▸ **Your goal**: Leaving the images aside, transcribe all the data below exactly.

▸ **Information**:
=== Begin Enclosure ===

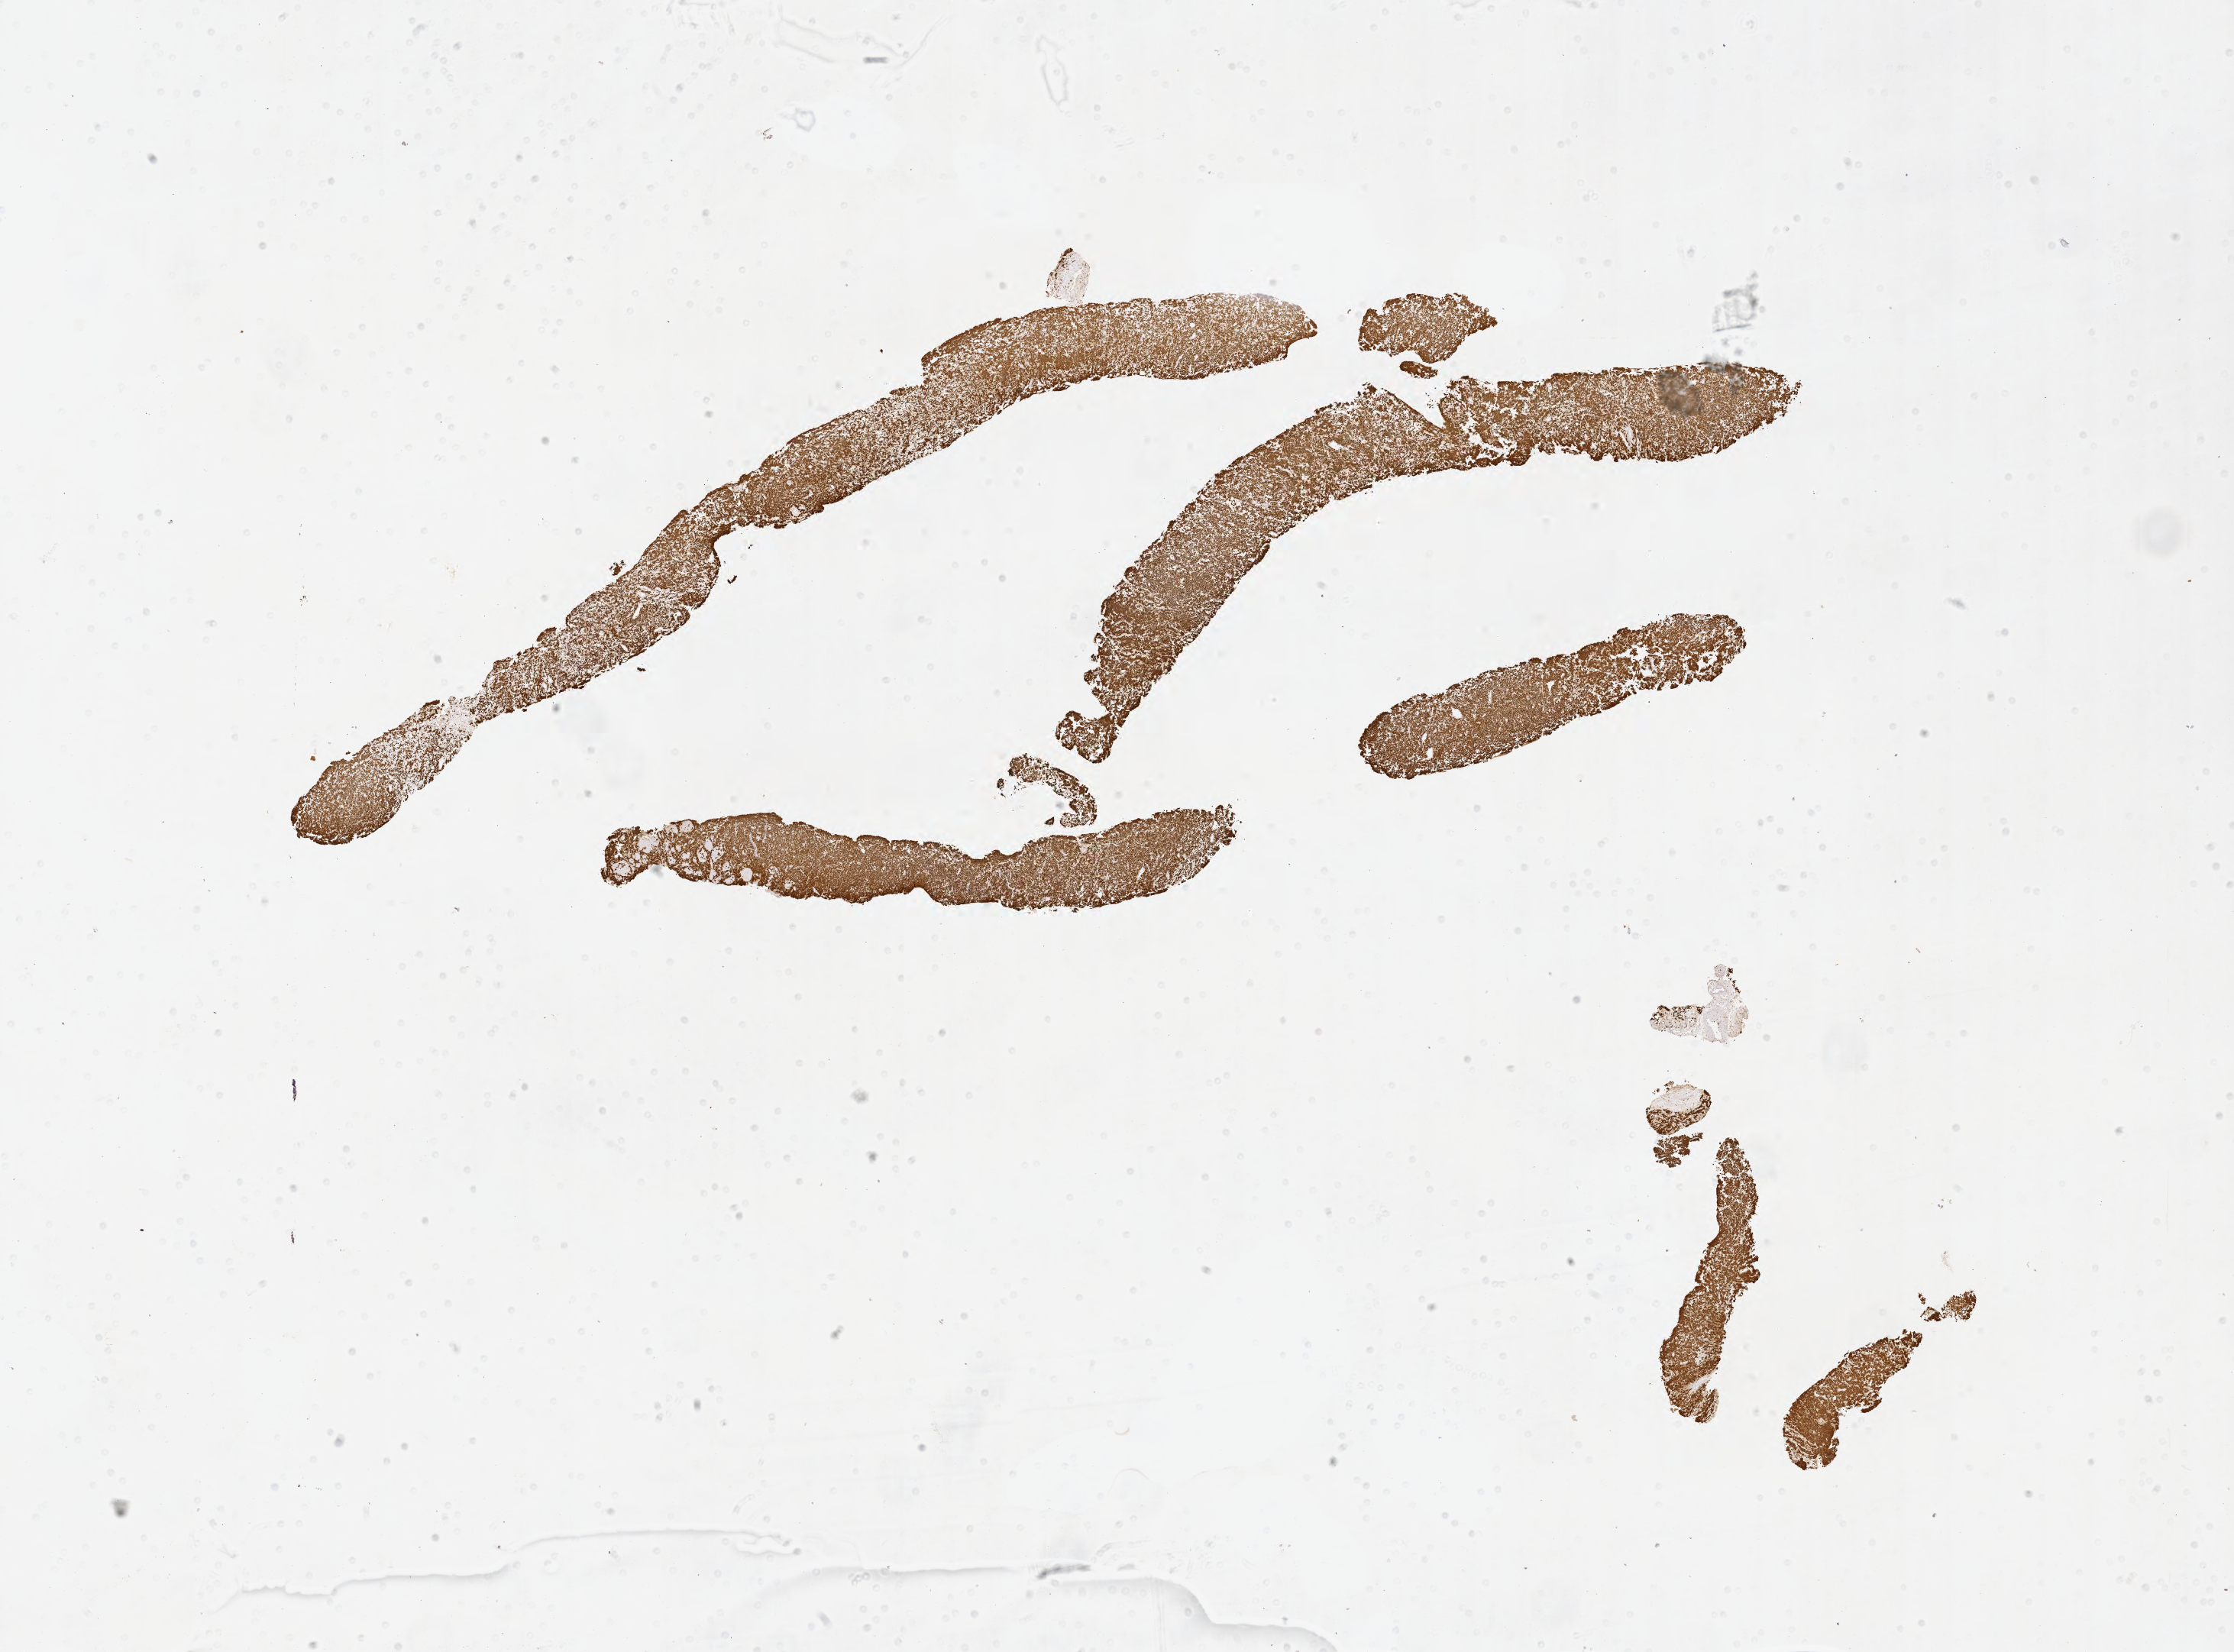
Whole-slide image, immunohistochemical stain for Ki-67, whole scanned area (about 23.6 x 17.5 mm) shown as a low-resolution overview, tumor tissue. Male patient, aged 66.
Histologic diagnosis: Burkitt lymphoma, NOS.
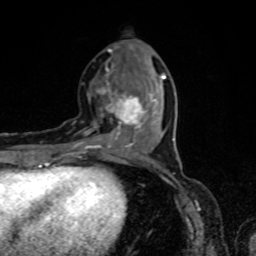
Breast MRI, one axial slice. Position 28 of 80 along the scan axis. Cropped to one breast. Dynamic contrast-enhanced series, time point 2 of 8 at this slice position (early post-contrast). 1.5 T. TE 4.2 ms, TR 7 ms. 2 mm slice thickness. 256 × 256 image matrix, field of view 160 × 160 mm. Female patient.
Annotated regions visible in this slice (semi-automatic segmentation, software-assisted and operator-edited):
- enhancing-tissue mask used for the functional tumour volume (all voxels passing the contrast-enhancement thresholds inside the analysis volume; usually the tumour): bounding box [x1, y1, x2, y2] px = [73, 59, 166, 153]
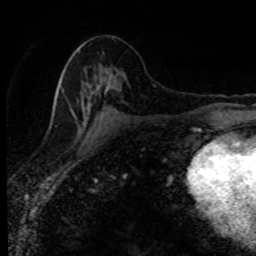
Breast MRI (dynamic contrast-enhanced), one axial slice; cropped to one breast; dynamic contrast-enhanced series, time point 2 of 8 at this slice position (early post-contrast); 1.5 T; TE 4.2 ms, TR 7.1 ms; 256 × 256 image matrix, field of view 145 × 145 mm. Female patient.
Structures marked on this image (semi-automatic segmentation, software-assisted and operator-edited):
- enhancing-tissue mask used for the functional tumour volume (all voxels passing the contrast-enhancement thresholds inside the analysis volume; usually the tumour): bounding box [x1, y1, x2, y2] px = [55, 48, 109, 122]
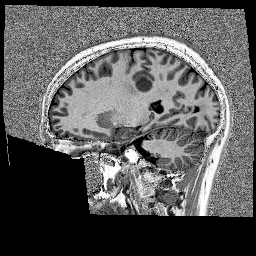
Brain MRI from a brain-tumour surgery series, one sagittal slice. Slice 70 of 176 in the series (ordered by position). 256 × 256 image matrix, field of view 256 × 256 mm. Case-level facts recorded for this patient, not image findings: histopathology: Glioblastoma; WHO grade: 4; IDH mutation: no; tumour location: Left Frontal.
Structures marked on this image (manually delineated by an expert):
- tumour: bounding box (x1, y1, x2, y2) in pixels: (138, 65, 160, 88)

=== End Enclosure ===

▸ **Task result**:
Whole-slide image, immunohistochemical stain for Ki-67, whole scanned area (about 23.6 x 17.5 mm) shown as a low-resolution overview, tumor tissue. Male patient, aged 66.
Histologic diagnosis: Burkitt lymphoma, NOS.
Breast MRI, one axial slice. Position 28 of 80 along the scan axis. Cropped to one breast. Dynamic contrast-enhanced series, time point 2 of 8 at this slice position (early post-contrast). 1.5 T. TE 4.2 ms, TR 7 ms. 2 mm slice thickness. 256 × 256 image matrix, field of view 160 × 160 mm. Female patient.
Annotated regions visible in this slice (semi-automatic segmentation, software-assisted and operator-edited):
- enhancing-tissue mask used for the functional tumour volume (all voxels passing the contrast-enhancement thresholds inside the analysis volume; usually the tumour): bounding box [x1, y1, x2, y2] px = [73, 59, 166, 153]
Breast MRI (dynamic contrast-enhanced), one axial slice; cropped to one breast; dynamic contrast-enhanced series, time point 2 of 8 at this slice position (early post-contrast); 1.5 T; TE 4.2 ms, TR 7.1 ms; 256 × 256 image matrix, field of view 145 × 145 mm. Female patient.
Structures marked on this image (semi-automatic segmentation, software-assisted and operator-edited):
- enhancing-tissue mask used for the functional tumour volume (all voxels passing the contrast-enhancement thresholds inside the analysis volume; usually the tumour): bounding box [x1, y1, x2, y2] px = [55, 48, 109, 122]
Brain MRI from a brain-tumour surgery series, one sagittal slice. Slice 70 of 176 in the series (ordered by position). 256 × 256 image matrix, field of view 256 × 256 mm. Case-level facts recorded for this patient, not image findings: histopathology: Glioblastoma; WHO grade: 4; IDH mutation: no; tumour location: Left Frontal.
Structures marked on this image (manually delineated by an expert):
- tumour: bounding box (x1, y1, x2, y2) in pixels: (138, 65, 160, 88)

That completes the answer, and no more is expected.